Now need to deal with the movies that appear multiple times, sometimes with all info, sometimes not

In [None]:
dup_ids = (
    outer_merge.loc[(outer_merge['imdb_ids'].isin(imdb_info_c['imdb_ids']))
                    &
                    (~outer_merge['mpaa_title'].isna())
                    ]['imdb_ids']
)

In [None]:
dup_imbdid_indices = (
    outer_merge.loc[(outer_merge['imdb_ids'].isin(dup_ids))
                    &
                    (outer_merge['mpaa_title'].isna())
                    ].index
)

In [None]:
outer_merge = (
    outer_merge.drop(index=dup_imbdid_indices)
    .reset_index(drop=True)
)

In [None]:
imdb_info_c = imdb_info_c.loc[~imdb_info_c['imdb_ids'].isin(dup_ids)]

In [None]:
imdb_no_match_d = outer_merge.loc[outer_merge['mpaa_title'].isna()]
mpaa_no_match_d = outer_merge.loc[outer_merge['imdb_ids'].isna()]

In [None]:
imdb_info_d = imdb_reasons.loc[(imdb_reasons['imdb_ids'].isin(imdb_no_match_d['imdb_ids']))]
mpaa_info_d = mpaa_details.loc[mpaa_details['mpaa_cert_#'].isin(mpaa_no_match_d['mpaa_cert_#'])]

In [None]:
print(len(imdb_info_d))
print(len(mpaa_info_d))

Now comes the more complicated efforts to merge the datasets

First, I will save the component of the merged data that worked just using the MPAA certiicate number, removing the remaining portions that didn't merge.

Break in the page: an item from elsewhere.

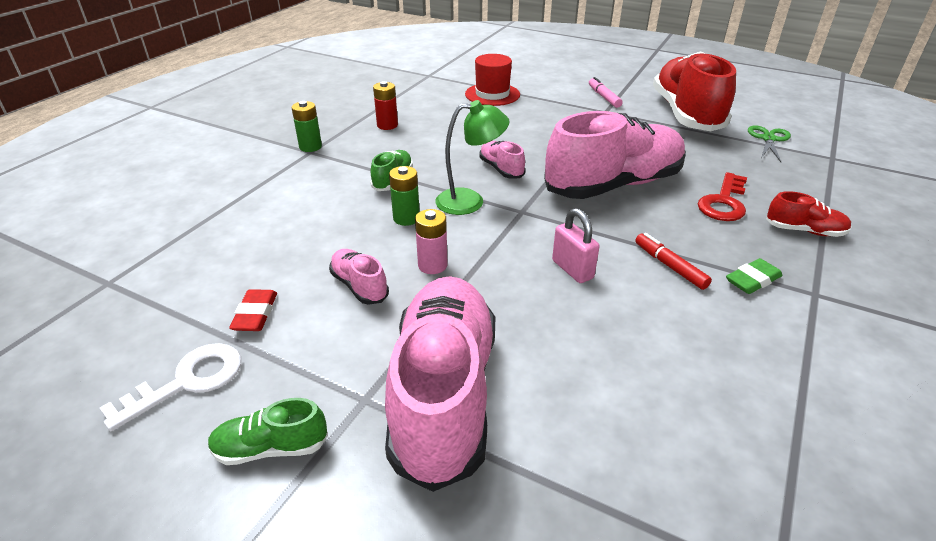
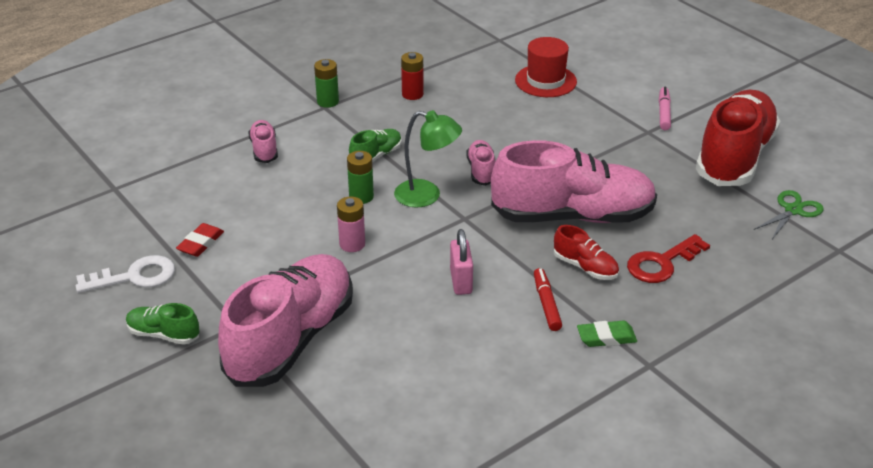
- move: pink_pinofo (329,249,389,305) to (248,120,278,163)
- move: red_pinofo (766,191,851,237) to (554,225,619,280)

I will then attempt to merge the remaining data (incluiding those elements of each data set that had duplicate MPAA certificate numbers) based on movie title (after removing "The", making lower case, and substituting all & symbols for "and") along with other data (rating, maybe years).

In [None]:
main_merge = (
    outer_merge.loc[~((outer_merge['imdb_ids'].isin(imdb_info_d['imdb_ids']))
                    |
                    (outer_merge['mpaa_cert_#'].isin(mpaa_info_d['mpaa_cert_#'])))].reset_index(drop = True)

)

In [None]:
imdbs = pd.concat([imdb_info_d, imdb_dup_certs])
mpaas = pd.concat([mpaa_info_d, mpaa_dup_certs])
print(len(imdbs))
print(len(mpaas))

In [None]:
imdbs['match_titles'] = (
    imdbs['imdb_titles']
    .str.lower()
    .str.replace('&', 'and')
    .str.replace('the ', '')
    .str.replace('a ', '')
    .str.strip('.:!? ,')
)
imdbs

In [None]:
mpaas['match_titles'] = (
    mpaas['mpaa_title']
    .str.lower()
    .str.replace('&', 'and')
    .str.replace('the ', '')
    .str.replace('a ', '')
    .str.replace(', the', '')
    .str.replace(', a', '')
    .str.strip('.:!? ,')
)
mpaas

In [None]:
mpaas.loc[mpaas['mpaa_title'].str.contains(', The')]

In [None]:
title_rating_year_merge = pd.merge(imdbs, mpaas, left_on = ['match_titles', 'imdb_mpaas', 'release_year'], right_on = ['match_titles', 'mpaa_rating', 'rating_year'], how = 'inner')
title_rating_year_merge

Going to have to think how to remove the MPAA rows out of mpaas dataframe since cert numbers can no longer be assumed to be unique

Need to remove Sam and Kate (as opposed to Sam & Kate) for imdb_title from the dataframe

In [None]:
title_merge.loc[~((title_merge['imdb_ids'].isna())
                |
                (title_merge['mpaa_title'].isna()))]

In [None]:
title_merge.loc[title_merge['mpaa_title'].isna()]

In [None]:
mpaa_details.loc[mpaa_details['mpaa_cert_#'] == '32854']